1. Create the Topics
Use the Kafka command-line tools to create your input and output topics:
kafka-topics.sh --bootstrap-server localhost:9092 --create --topic raw_tracking_events --partitions 3
kafka-topics.sh --bootstrap-server localhost:9092 --create --topic enriched_tracking_events --partitions 3
2. Start the Application
Compile and run the Java application we just built. It will connect to localhost:9092 and sit idle waiting for data.
3. Produce Test Data
Open a terminal and start the console producer:
kafka-console-producer.sh --bootstrap-server localhost:9092 --topic raw_tracking_events --property "parse.key=true" --property "key.separator=:"

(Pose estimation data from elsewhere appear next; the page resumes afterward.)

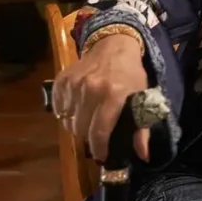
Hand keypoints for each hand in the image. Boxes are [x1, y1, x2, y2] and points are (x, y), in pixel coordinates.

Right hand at [52, 33, 150, 161]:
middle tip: (96, 137)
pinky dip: (65, 113)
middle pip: (81, 129)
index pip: (99, 131)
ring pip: (68, 121)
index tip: (102, 156)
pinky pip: (58, 108)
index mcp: (113, 95)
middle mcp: (91, 89)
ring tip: (88, 123)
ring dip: (77, 126)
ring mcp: (74, 84)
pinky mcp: (62, 80)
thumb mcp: (142, 96)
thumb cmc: (130, 73)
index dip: (99, 148)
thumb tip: (143, 156)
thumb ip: (141, 128)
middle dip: (88, 138)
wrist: (113, 44)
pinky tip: (77, 110)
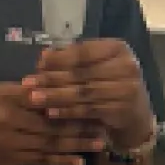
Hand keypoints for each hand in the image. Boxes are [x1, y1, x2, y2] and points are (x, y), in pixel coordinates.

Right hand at [0, 83, 106, 164]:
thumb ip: (23, 90)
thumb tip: (54, 83)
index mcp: (7, 102)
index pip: (42, 100)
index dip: (67, 101)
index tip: (90, 98)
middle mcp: (11, 125)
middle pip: (51, 125)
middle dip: (79, 124)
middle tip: (104, 122)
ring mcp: (14, 146)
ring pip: (50, 145)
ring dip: (76, 144)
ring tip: (99, 143)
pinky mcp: (16, 162)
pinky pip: (42, 161)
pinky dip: (62, 161)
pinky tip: (80, 162)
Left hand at [23, 40, 153, 148]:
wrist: (136, 115)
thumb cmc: (111, 84)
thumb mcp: (97, 66)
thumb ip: (74, 60)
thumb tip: (44, 55)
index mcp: (118, 48)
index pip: (84, 51)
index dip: (59, 58)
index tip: (38, 63)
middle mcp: (126, 66)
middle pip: (81, 72)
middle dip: (52, 78)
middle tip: (28, 83)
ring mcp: (126, 89)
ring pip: (83, 92)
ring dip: (55, 96)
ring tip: (34, 98)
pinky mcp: (121, 110)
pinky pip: (88, 110)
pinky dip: (68, 111)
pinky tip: (50, 112)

Paste in a sample event (using a known IP, like a Google DNS IP 8.8.8.8 which maps to the US):
user123:{"userId":"user123","eventType":"page_view","ipAddress":"8.8.8.8","timestamp":1706784000000}
4. Consume the Results
In another terminal, watch the output topic:
kafka-console-consumer.sh --bootstrap-server localhost:9092 --topic enriched_tracking_events --from-beginning --property "print.key=true" --property "key.separator=:"
You should instantly see the enriched event flow through the pipeline, looking something like this:
user123:{"userId":"user123","eventType":"page_view","ipAddress":"8.8.8.8","timestamp":1706784000000,"country":"United States","city":null}
Conclusion
We have completely modeled a fault-tolerant, horizontally scalable stream processing node. By leveraging Kafka Streams' .mapValues() function, we enriched raw telemetry with geographic data in real-time, completely decoupling the ingestion layer from the downstream analytics engine.
This is the foundation of modern, event-driven enterprise service buses. In upcoming articles, we will explore stateful stream processing, windowing aggregations, and deploying these topologies to Kubernetes.